[Dataset entries]
....

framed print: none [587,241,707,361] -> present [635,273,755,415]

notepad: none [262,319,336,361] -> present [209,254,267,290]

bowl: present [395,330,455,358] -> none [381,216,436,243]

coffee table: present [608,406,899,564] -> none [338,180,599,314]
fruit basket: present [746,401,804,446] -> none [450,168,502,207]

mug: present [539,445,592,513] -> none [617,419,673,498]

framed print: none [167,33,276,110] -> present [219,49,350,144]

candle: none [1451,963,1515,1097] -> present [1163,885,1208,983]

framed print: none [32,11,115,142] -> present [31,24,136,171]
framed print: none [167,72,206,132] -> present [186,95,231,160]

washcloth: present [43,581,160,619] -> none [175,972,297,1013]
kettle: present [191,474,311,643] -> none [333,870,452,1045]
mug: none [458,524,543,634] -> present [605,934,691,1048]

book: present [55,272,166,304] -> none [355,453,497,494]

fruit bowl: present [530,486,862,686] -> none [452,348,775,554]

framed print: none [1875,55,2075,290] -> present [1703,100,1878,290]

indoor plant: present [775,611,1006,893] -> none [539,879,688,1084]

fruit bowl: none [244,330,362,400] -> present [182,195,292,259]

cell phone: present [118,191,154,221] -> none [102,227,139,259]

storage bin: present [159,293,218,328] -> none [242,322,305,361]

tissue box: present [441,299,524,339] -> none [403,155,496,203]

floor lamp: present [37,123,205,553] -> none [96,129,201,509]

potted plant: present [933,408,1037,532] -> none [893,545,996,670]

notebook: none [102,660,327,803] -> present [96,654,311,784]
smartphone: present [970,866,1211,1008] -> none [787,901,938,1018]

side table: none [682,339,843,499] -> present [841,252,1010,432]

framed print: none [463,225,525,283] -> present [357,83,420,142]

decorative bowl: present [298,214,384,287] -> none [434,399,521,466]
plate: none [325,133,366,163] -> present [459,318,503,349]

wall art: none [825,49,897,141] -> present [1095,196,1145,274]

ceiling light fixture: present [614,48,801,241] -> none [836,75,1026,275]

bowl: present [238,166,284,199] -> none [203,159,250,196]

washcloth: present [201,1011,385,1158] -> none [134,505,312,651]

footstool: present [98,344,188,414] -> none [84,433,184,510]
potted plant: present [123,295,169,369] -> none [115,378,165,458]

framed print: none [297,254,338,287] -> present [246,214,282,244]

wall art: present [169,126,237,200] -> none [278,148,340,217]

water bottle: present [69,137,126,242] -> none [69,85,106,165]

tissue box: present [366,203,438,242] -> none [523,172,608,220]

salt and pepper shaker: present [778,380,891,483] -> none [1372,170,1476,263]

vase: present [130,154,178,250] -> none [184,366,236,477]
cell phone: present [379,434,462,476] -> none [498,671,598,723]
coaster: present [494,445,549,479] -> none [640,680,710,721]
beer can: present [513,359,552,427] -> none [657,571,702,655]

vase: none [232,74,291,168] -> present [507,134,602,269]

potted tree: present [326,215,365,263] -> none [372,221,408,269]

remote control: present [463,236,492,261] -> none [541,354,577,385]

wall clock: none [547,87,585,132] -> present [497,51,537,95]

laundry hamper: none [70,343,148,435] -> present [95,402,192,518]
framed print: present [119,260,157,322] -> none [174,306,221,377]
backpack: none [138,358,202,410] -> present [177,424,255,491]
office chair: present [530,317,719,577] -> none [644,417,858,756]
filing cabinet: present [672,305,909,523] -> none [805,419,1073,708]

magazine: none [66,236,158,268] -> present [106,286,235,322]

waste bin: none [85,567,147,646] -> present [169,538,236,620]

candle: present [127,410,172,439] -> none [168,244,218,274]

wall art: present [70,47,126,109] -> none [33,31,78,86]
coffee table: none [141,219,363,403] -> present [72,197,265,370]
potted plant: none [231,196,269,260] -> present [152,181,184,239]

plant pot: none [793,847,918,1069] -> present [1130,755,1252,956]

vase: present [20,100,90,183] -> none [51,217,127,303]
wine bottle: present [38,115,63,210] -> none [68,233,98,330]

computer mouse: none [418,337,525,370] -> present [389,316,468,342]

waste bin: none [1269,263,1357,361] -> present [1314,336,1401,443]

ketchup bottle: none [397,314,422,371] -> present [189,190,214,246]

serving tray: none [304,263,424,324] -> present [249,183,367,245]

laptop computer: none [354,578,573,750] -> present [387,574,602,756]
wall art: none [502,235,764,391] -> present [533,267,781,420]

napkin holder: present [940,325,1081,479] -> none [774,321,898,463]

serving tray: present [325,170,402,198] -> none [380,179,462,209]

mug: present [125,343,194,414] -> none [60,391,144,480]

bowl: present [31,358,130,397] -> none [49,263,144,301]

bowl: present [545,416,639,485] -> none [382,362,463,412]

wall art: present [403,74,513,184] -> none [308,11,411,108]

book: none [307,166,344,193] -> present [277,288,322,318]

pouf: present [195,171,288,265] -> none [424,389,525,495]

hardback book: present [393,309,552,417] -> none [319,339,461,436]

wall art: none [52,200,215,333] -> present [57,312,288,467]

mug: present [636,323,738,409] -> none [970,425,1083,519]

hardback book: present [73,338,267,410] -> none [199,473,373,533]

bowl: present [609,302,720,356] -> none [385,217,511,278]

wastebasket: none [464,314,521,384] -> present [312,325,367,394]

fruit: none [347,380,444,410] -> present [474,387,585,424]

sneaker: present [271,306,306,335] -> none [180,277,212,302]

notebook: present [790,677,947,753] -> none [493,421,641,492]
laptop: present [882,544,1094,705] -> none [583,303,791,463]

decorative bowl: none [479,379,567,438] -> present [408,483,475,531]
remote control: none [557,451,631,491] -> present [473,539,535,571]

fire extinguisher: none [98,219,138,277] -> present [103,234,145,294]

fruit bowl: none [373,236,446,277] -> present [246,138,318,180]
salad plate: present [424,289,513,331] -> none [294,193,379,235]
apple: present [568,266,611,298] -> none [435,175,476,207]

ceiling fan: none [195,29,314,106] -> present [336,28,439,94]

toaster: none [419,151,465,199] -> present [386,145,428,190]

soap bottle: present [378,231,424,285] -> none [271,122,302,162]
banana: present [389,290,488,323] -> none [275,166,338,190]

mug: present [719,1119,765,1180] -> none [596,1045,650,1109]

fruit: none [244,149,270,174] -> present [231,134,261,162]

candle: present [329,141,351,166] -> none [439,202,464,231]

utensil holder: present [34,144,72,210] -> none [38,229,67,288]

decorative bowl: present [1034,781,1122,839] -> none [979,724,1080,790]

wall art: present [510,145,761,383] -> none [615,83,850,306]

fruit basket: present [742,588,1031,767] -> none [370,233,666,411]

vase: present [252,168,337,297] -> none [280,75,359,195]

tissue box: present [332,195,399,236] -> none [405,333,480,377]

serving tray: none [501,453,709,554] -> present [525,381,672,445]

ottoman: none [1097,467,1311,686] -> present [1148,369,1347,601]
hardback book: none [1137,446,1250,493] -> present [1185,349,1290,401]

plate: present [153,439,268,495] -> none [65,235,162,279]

....

* [EXERCISE]: In the entries above, the lines from the one bearing "wall art: none [52,200,215,333]" up to and including the one bearing "bowl: present [609,302,720,356]" should be transcribed exactly; no other line is wanted.

* [RESPONSE BOX]:
wall art: none [52,200,215,333] -> present [57,312,288,467]

mug: present [636,323,738,409] -> none [970,425,1083,519]

hardback book: present [73,338,267,410] -> none [199,473,373,533]

bowl: present [609,302,720,356] -> none [385,217,511,278]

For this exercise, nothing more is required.